━━ Text segment ━━

SECT. II.
Geographical Definitions.
Of the Situations of Places upon the Earth; of the different Situations of its Inhabitants; of Zones and Climates.
The situations of places upon the Earth, are determined by their Latitude and Longitude.
Latitude.
1. The Latitude of any place (upon the Earth) is its nearest distance, either North or South from the Equator; and if the place be in the (Northern/Southern) hemisphere, it is accordingly called (North/South) Latitude; and is measured by an arch of the meridian intercepted betwixt the zenith of the said place, and the equator. And all places that lie on the same side, and at the same distance from the equator, are said to be in the same parallel of latitude: the parallels in Geography, being the same with the parallels of declination in Astronomy.
From this definition arise the following Corollaries.
(1.) That no place can have above 90 degrees of latitude, either North or South.
(2.) Those places that lie under the equinoctial (or thro’ which the equator passes) have no latitude, it being from thence that the calculation of latitudes is counted; and those places that lie under the Poles have the greatest latitude, those points being at the greatest distance from the equator.
(3.) The latitude of any place is always equal to the elevation of the Pole in the same place above the horizon; and is therefore often expressed by the Pole’s height, or elevation of the Pole; the reason of which is, because from the equator to the Pole there is always the distance of 90 degrees, and from the zenith to the horizon the same number of degrees, each of these including the distance from the zenith to the Pole: That distance therefore being taken away from both, will leave the distance from the zenith to the equator, (which is the latitude) equal to the distance of the Pole to the horizon.
(4.) The elevation of the equator in any place is always equal to the complement of the latitude of the same place.
(5.) A ship sailed directly (towards/from) the equator (lessens/augments) her latitude, (or (depresses/raises) the Pole) just so much as is her distance sailed.
Difference of Latitude.
2. Difference of latitude is the nearest distance betwixt any two parallels of latitude, shewing how far the one is to the Northward or Southward of the other, which can never exceed 180 degrees. And when the two places are in the same hemisphere (or on the same side of the equator) the lesser latitude subtracted from the greater, and when they are on different sides of the equator, the two latitudes added, gives the difference of latitude.

━━━
━━ Stored data ━━

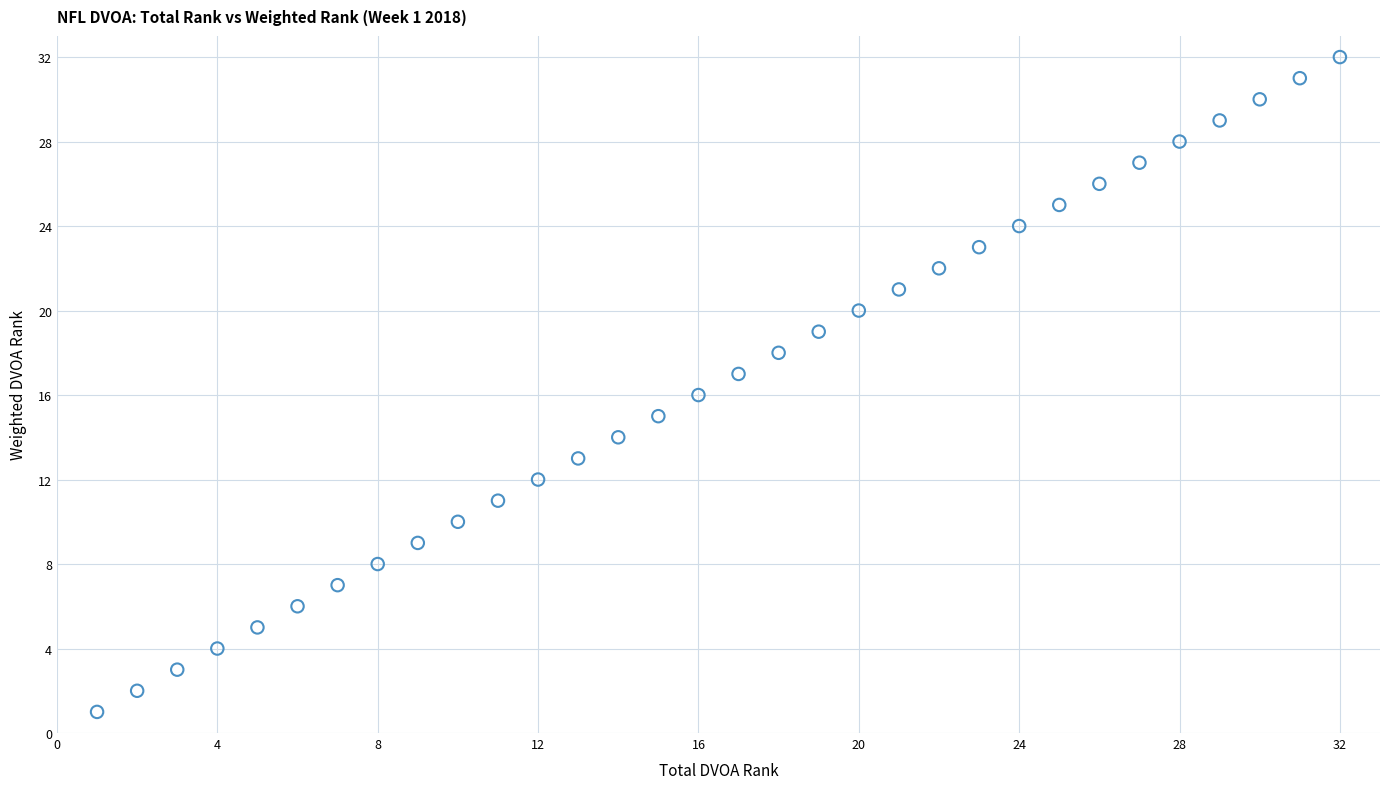

What is the range of Y values (max minus min)?

31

━━━

### What you need to do
**a.** From the section on latitude, copy out word for word the part from "From this definition" to "from the equator.".
**b.** Answer these from the section on latitude:
(i) What is the most degrees of latitude any place can have, North or South?
(ii) What figure can the difference of latitude never exceed?
(iii) The latitude of a place always equals what?

### Task-by-task answers
**a.**
From this definition arise the following Corollaries.
(1.) That no place can have above 90 degrees of latitude, either North or South.
(2.) Those places that lie under the equinoctial (or thro’ which the equator passes) have no latitude, it being from thence that the calculation of latitudes is counted; and those places that lie under the Poles have the greatest latitude, those points being at the greatest distance from the equator.

**b.**
(i) 90 degrees
(ii) 180 degrees
(iii) The elevation of the Pole above the horizon in that same place